--- Instruction ---
Starting at the line with "focal_35mm: 75", retype every remaining line of the records exactly. Do not include pictures.

□ □ □

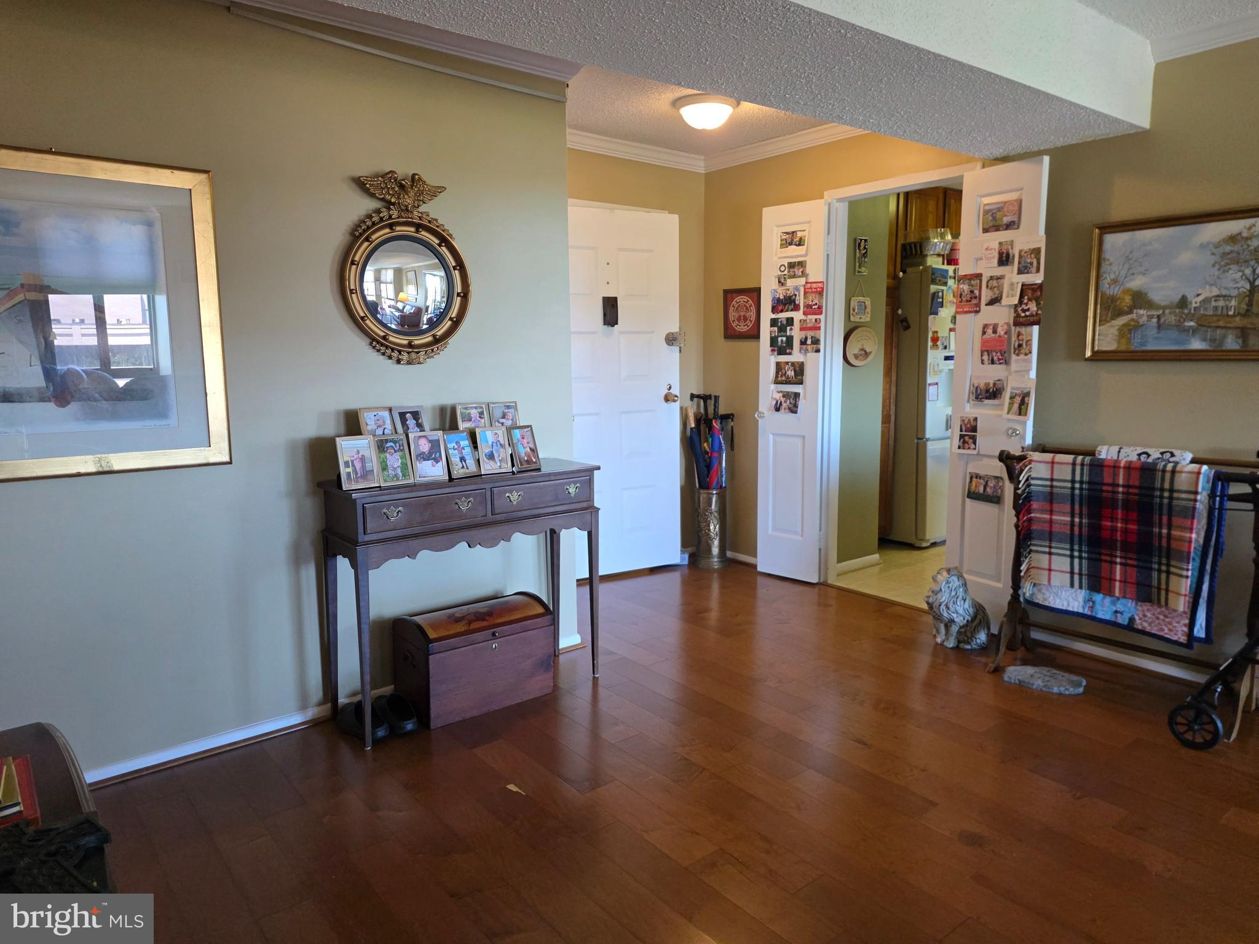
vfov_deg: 58.9
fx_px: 837
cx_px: 630
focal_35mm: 23
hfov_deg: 73.9
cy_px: 472
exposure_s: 1/120
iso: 400
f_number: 1.7
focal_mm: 6.3
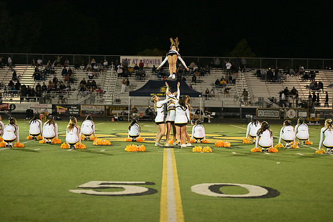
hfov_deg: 27.0
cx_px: 166
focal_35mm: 75
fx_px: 693
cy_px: 111
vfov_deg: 18.2
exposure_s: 1/640
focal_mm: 50
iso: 400
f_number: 1.2
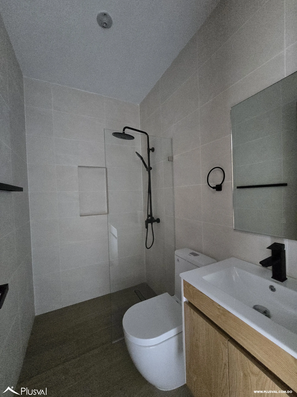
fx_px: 149
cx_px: 148
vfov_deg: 106.2
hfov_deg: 89.9
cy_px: 198
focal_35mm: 13
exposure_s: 1/40
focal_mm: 2.2
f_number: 2.2
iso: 1600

□ □ □

--- Final answer ---
focal_35mm: 75
fx_px: 693
cy_px: 111
vfov_deg: 18.2
exposure_s: 1/640
focal_mm: 50
iso: 400
f_number: 1.2
fx_px: 149
cx_px: 148
vfov_deg: 106.2
hfov_deg: 89.9
cy_px: 198
focal_35mm: 13
exposure_s: 1/40
focal_mm: 2.2
f_number: 2.2
iso: 1600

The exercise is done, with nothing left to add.